◆ Task objective
When writing out the listing below, reproduce every word exactly and skip the pictures.
== Collected material
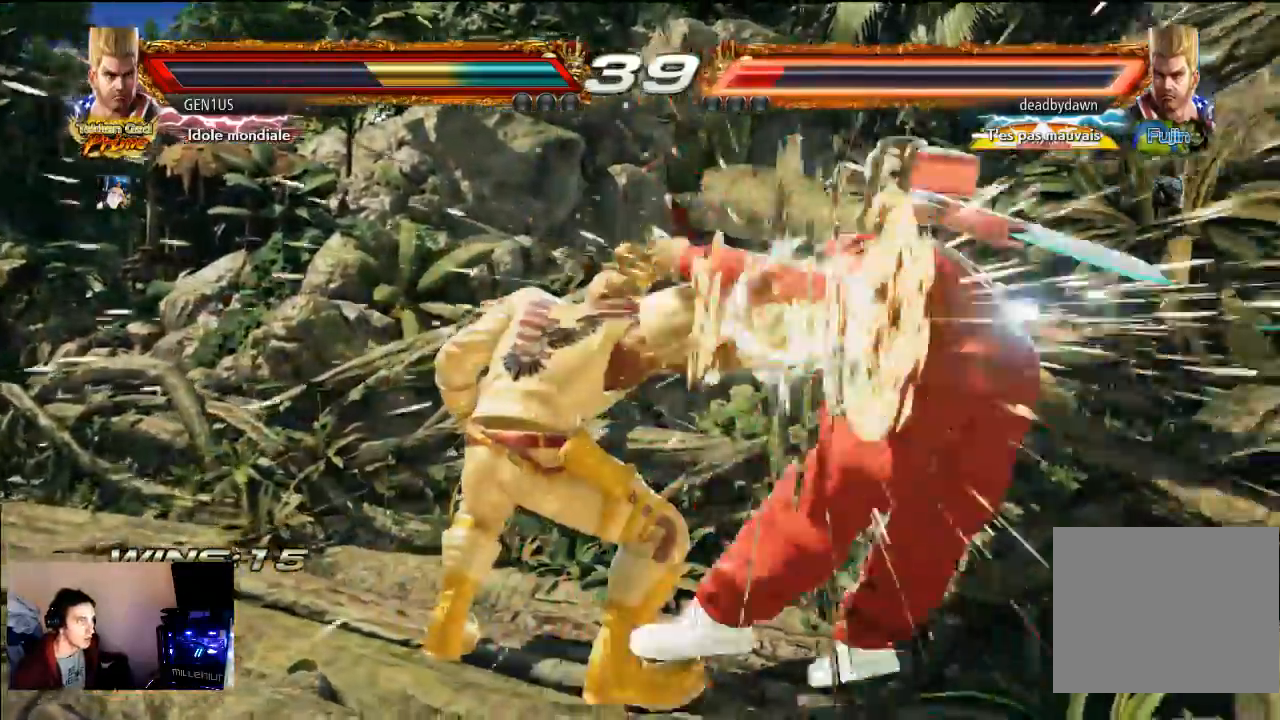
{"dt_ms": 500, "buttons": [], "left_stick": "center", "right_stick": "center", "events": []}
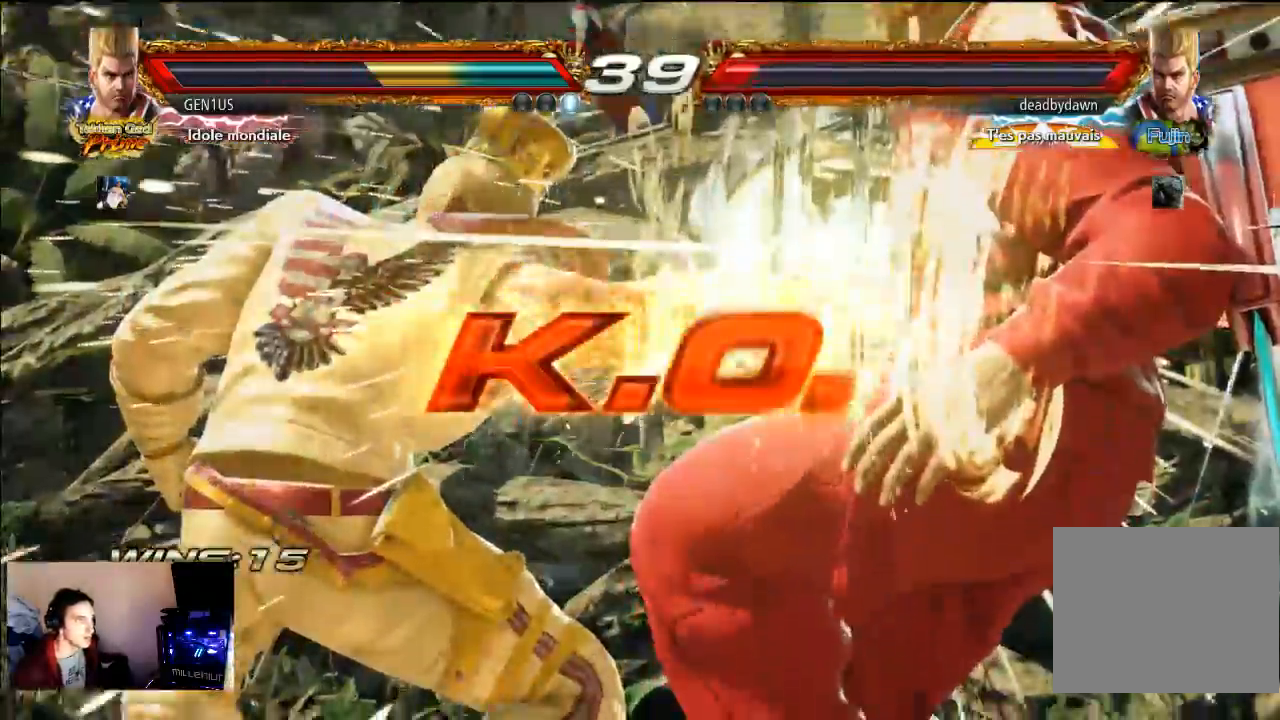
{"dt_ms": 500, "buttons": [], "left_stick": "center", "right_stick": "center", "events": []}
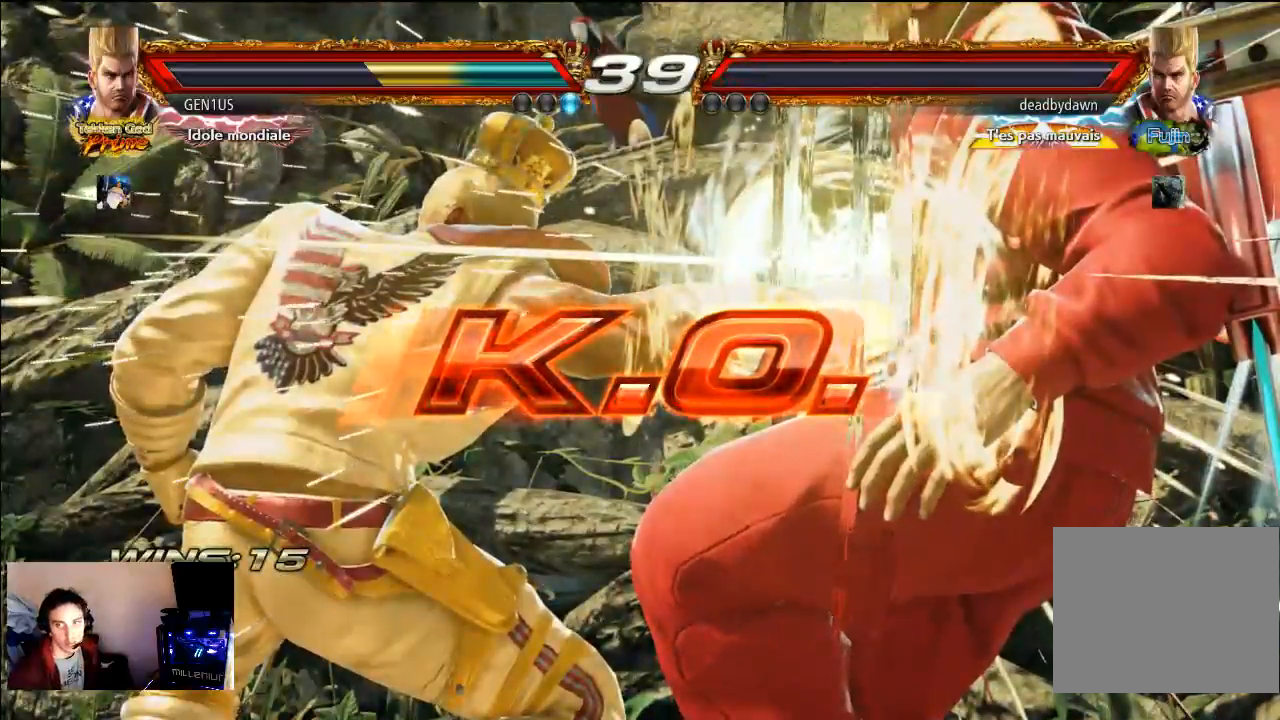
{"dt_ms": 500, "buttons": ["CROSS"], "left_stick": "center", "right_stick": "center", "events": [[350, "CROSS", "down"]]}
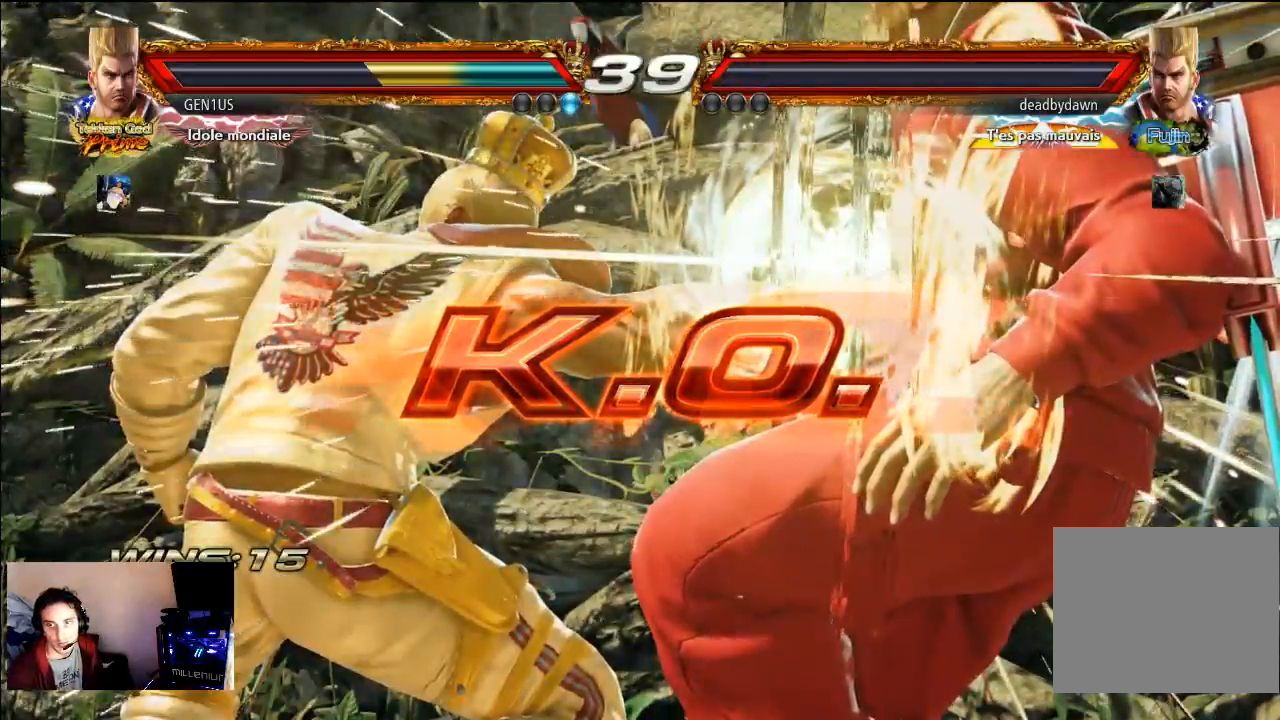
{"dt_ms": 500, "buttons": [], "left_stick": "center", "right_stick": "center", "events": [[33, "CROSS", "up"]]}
====
◆ Solution to the problem
{"dt_ms": 500, "buttons": [], "left_stick": "center", "right_stick": "center", "events": []}
{"dt_ms": 500, "buttons": [], "left_stick": "center", "right_stick": "center", "events": []}
{"dt_ms": 500, "buttons": ["CROSS"], "left_stick": "center", "right_stick": "center", "events": [[350, "CROSS", "down"]]}
{"dt_ms": 500, "buttons": [], "left_stick": "center", "right_stick": "center", "events": [[33, "CROSS", "up"]]}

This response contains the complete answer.